DATA TO USE
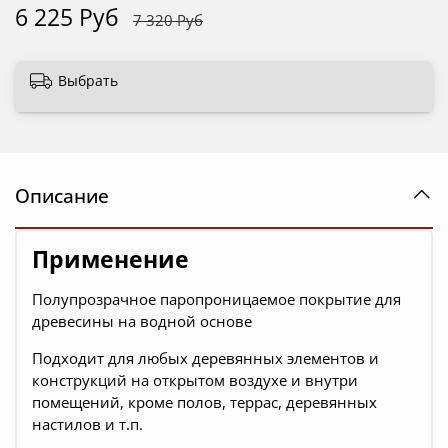
6 225 Руб
7 320 Руб
Выбрать
Описание
Применение
Полупрозрачное паропроницаемое покрытие для
древесины на водной основе
Подходит для любых деревянных элементов и
конструкций на открытом воздухе и внутри
помещений, кроме полов, террас, деревянных
настилов и т.п.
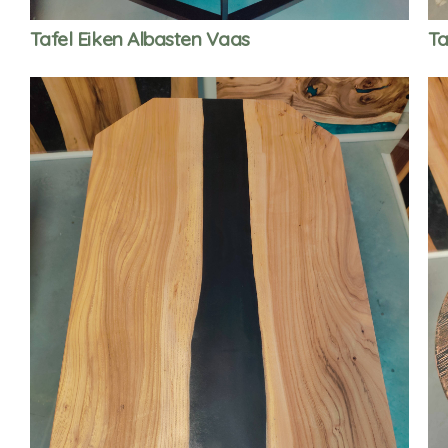
Tafel Eiken Albasten Vaas
Ta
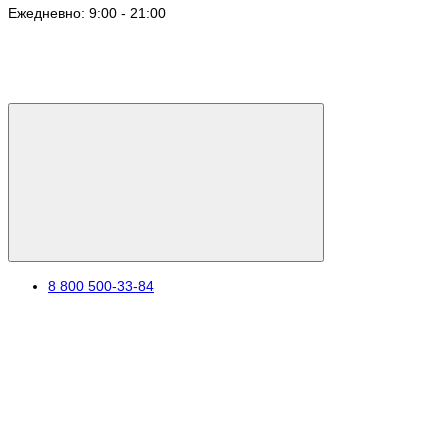
Ежедневно: 9:00 - 21:00
8 800 500-33-84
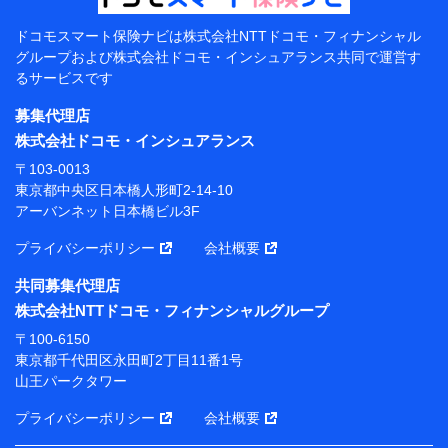
（各サービスで取得したサービス利用履歴、ウェブサイトの
閲覧履歴、購買履歴、ご契約内容等のパーソナルデータを分
ドコモスマート保険ナビは
株式会社NTTドコモ・フィナンシャル
析して、お客さまの趣味・嗜好・傾向に応じたサービス・商
グループおよび
株式会社ドコモ・インシュアランス共同で
運営す
品等に関するご提案や広告の配信等を行うことがありま
るサービスです
す。）
各種セミナーの開催のため
募集代理店
コンサルティングサービスの実施のため
株式会社ドコモ・インシュアランス
アンケートやキャンペーン等の実施のため
上記に係る案内・手続き・管理等付帯業務を行うため
〒103-0013
東京都中央区日本橋人形町2-14-10
【当該個人データの管理について責任を有する者の名
アーバンネット日本橋ビル3F
称・住所・代表者名】
プライバシーポリシー
会社概要
当該個人データを取り扱う各共同利用者（詳細は次のと
おり）
共同募集代理店
東京都千代田区永田町2丁目11番1号 山王パークタワー
株式会社NTTドコモ・フィナンシャルグループ
株式会社NTTドコモ・フィナンシャルグループ 代表取
〒100-6150
締役社長 廣井 孝史
東京都千代田区永田町2丁目11番1号
山王パークタワー
東京都中央区日本橋人形町2-14-10 アーバンネット日
本橋ビル 3F
プライバシーポリシー
会社概要
株式会社ドコモ・インシュアランス 代表取締役社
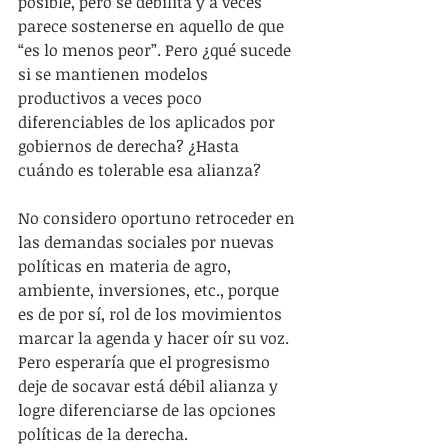
posible, pero se debilita y a veces 
parece sostenerse en aquello de que 
“es lo menos peor”. Pero ¿qué sucede 
si se mantienen modelos 
productivos a veces poco 
diferenciables de los aplicados por 
gobiernos de derecha? ¿Hasta 
cuándo es tolerable esa alianza?
No considero oportuno retroceder en 
las demandas sociales por nuevas 
políticas en materia de agro, 
ambiente, inversiones, etc., porque 
es de por sí, rol de los movimientos 
marcar la agenda y hacer oír su voz. 
Pero esperaría que el progresismo 
deje de socavar está débil alianza y 
logre diferenciarse de las opciones 
políticas de la derecha.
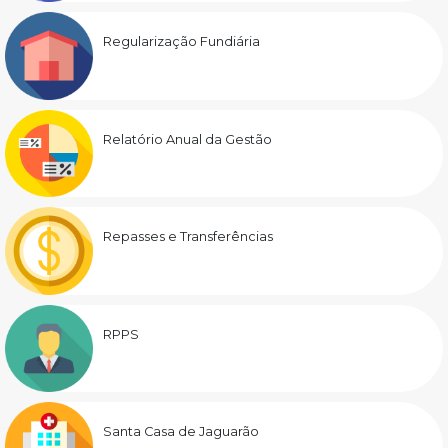
Regularização Fundiária
Relatório Anual da Gestão
Repasses e Transferências
RPPS
Santa Casa de Jaguarão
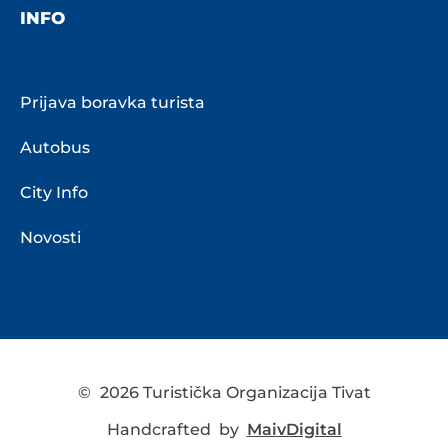
INFO
Prijava boravka turista
Autobus
City Info
Novosti
©
2026 Turistička Organizacija Tivat
Handcrafted by
MaivDigital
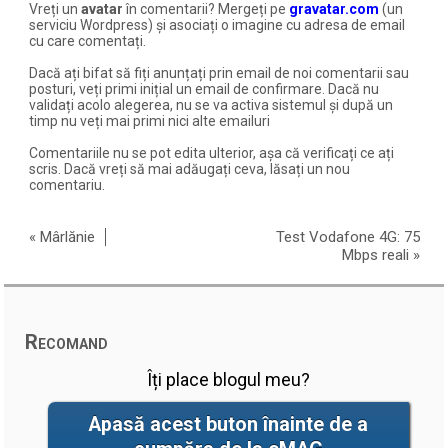
Vreți un
avatar
în comentarii? Mergeți pe
gravatar.com
(un
serviciu Wordpress) și asociați o imagine cu adresa de email
cu care comentați.
Dacă ați bifat să fiți anunțați prin email de noi comentarii sau
posturi, veți primi inițial un email de confirmare. Dacă nu
validați acolo alegerea, nu se va activa sistemul și după un
timp nu veți mai primi nici alte emailuri
Comentariile nu se pot edita ulterior, așa că verificați ce ați
scris. Dacă vreți să mai adăugați ceva, lăsați un nou
comentariu.
«
Mârlănie
Test Vodafone 4G: 75
Mbps reali
»
Recomand
Îți place blogul meu?
Apasă acest buton înainte de a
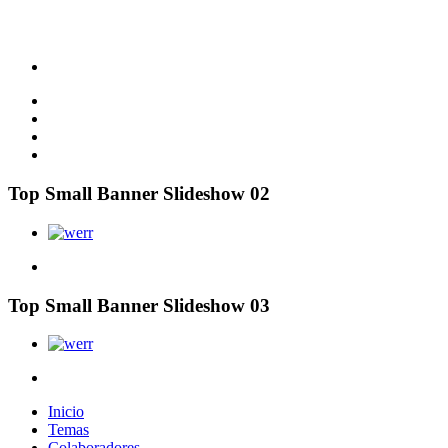
Top Small Banner Slideshow 02
Top Small Banner Slideshow 03
Inicio
Temas
Colaboradores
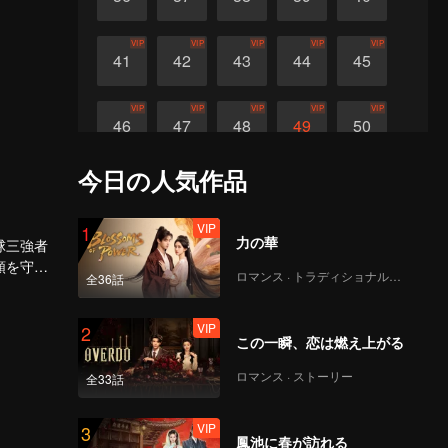
VIP
VIP
VIP
VIP
VIP
41
42
43
44
45
VIP
VIP
VIP
VIP
VIP
46
47
48
49
50
今日の人気作品
VIP
VIP
VIP
VIP
VIP
51
52
53
54
55
VIP
1
力の華
VIP
VIP
VIP
VIP
VIP
球三強者
56
57
58
59
60
類を守る
ロマンス · トラディショナル・コスチューム
全36話
VIP
2
この一瞬、恋は燃え上がる
ロマンス · ストーリー
全33話
VIP
3
鳳池に春が訪れる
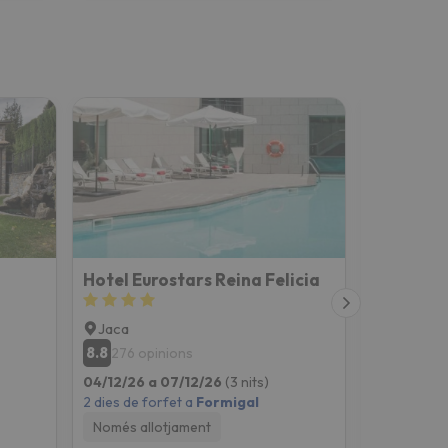
Hotel Eurostars Reina Felicia
Hotel & S
Jaca
Jaca
8.8
8.5
276 opinions
221 opi
04/12/26 a 07/12/26
(3 nits)
04/12/26 a
2 dies de forfet a
Formigal
2 dies de fo
Només allotjament
Només all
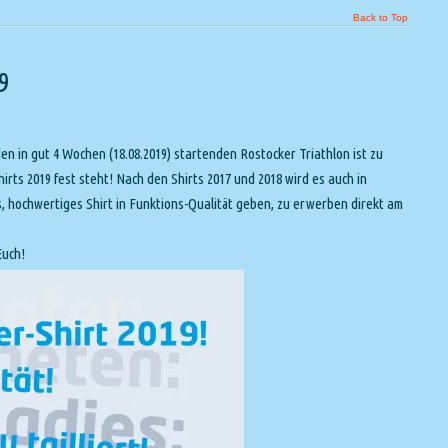
Back to Top
9
n in gut 4 Wochen (18.08.2019) startenden Rostocker Triathlon ist zu
irts 2019 fest steht! Nach den Shirts 2017 und 2018 wird es auch in
, hochwertiges Shirt in Funktions-Qualität geben, zu erwerben direkt am
Euch!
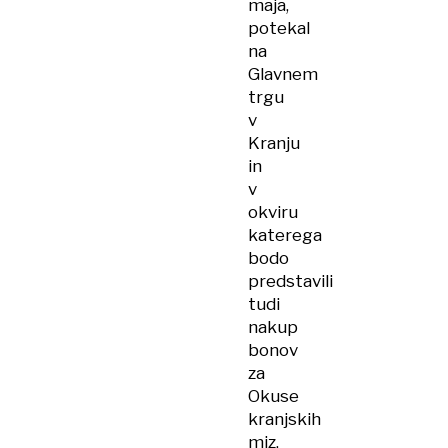
maja,
potekal
na
Glavnem
trgu
v
Kranju
in
v
okviru
katerega
bodo
predstavili
tudi
nakup
bonov
za
Okuse
kranjskih
miz.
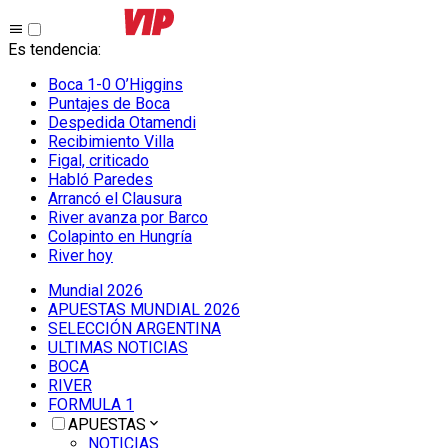
Es tendencia
:
Boca 1-0 O’Higgins
Puntajes de Boca
Despedida Otamendi
Recibimiento Villa
Figal, criticado
Habló Paredes
Arrancó el Clausura
River avanza por Barco
Colapinto en Hungría
River hoy
Mundial 2026
APUESTAS MUNDIAL 2026
SELECCIÓN ARGENTINA
ULTIMAS NOTICIAS
BOCA
RIVER
FORMULA 1
APUESTAS
NOTICIAS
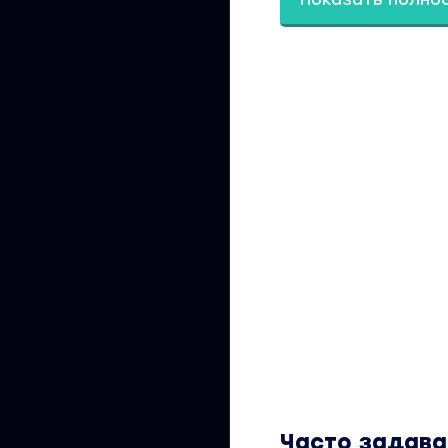
2 Истории
3 Иллюзия + ден
4 Что у вас "не 
Скачать:
Вы находитесь на
Волшебники. Июнь»
материал доступен
оккультизм». Дру
поиск по сайту.
Часто задав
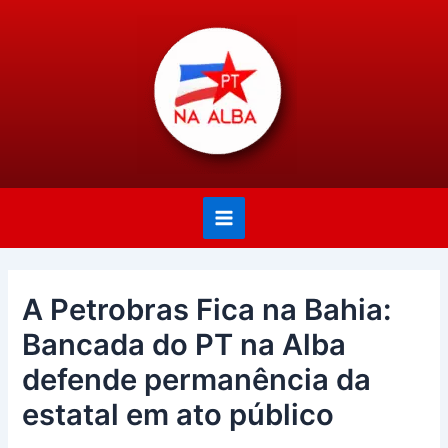
Ir
Post
Main
para
navigation
Menu
o
conteúdo
A Petrobras Fica na Bahia:
Bancada do PT na Alba
defende permanência da
estatal em ato público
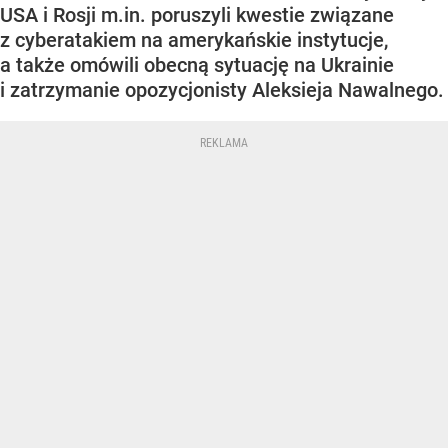
USA i Rosji m.in. poruszyli kwestie związane
z cyberatakiem na amerykańskie instytucje,
a także omówili obecną sytuację na Ukrainie
i zatrzymanie opozycjonisty Aleksieja Nawalnego.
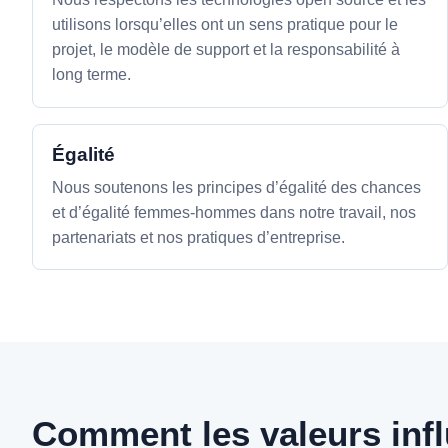
utilisons lorsqu’elles ont un sens pratique pour le
projet, le modèle de support et la responsabilité à
long terme.
Égalité
Nous soutenons les principes d’égalité des chances
et d’égalité femmes-hommes dans notre travail, nos
partenariats et nos pratiques d’entreprise.
Comment les valeurs infl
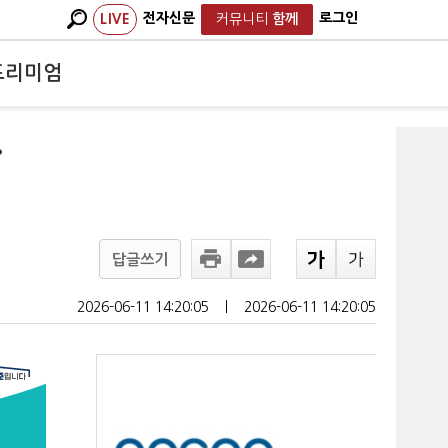
전자신문
로그인
LIVE
커뮤니티
함께
프리미엄
…
답글쓰기
2026-06-11 14:20:05
ㅣ
2026-06-11 14:20:05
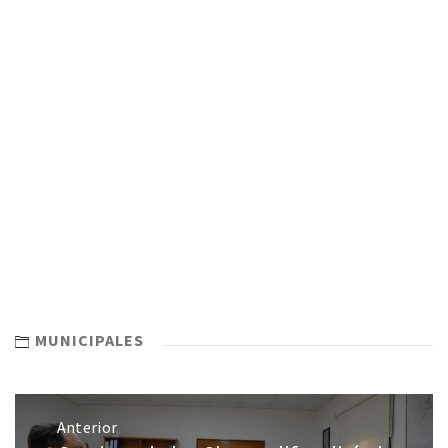
MUNICIPALES
Anterior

INSTRUCTIONS FOR THE TASK
In the material, count each line that holds the string "山王パークタワー", and report only how many there are.

SOLUTION FOR THIS EXERCISE
2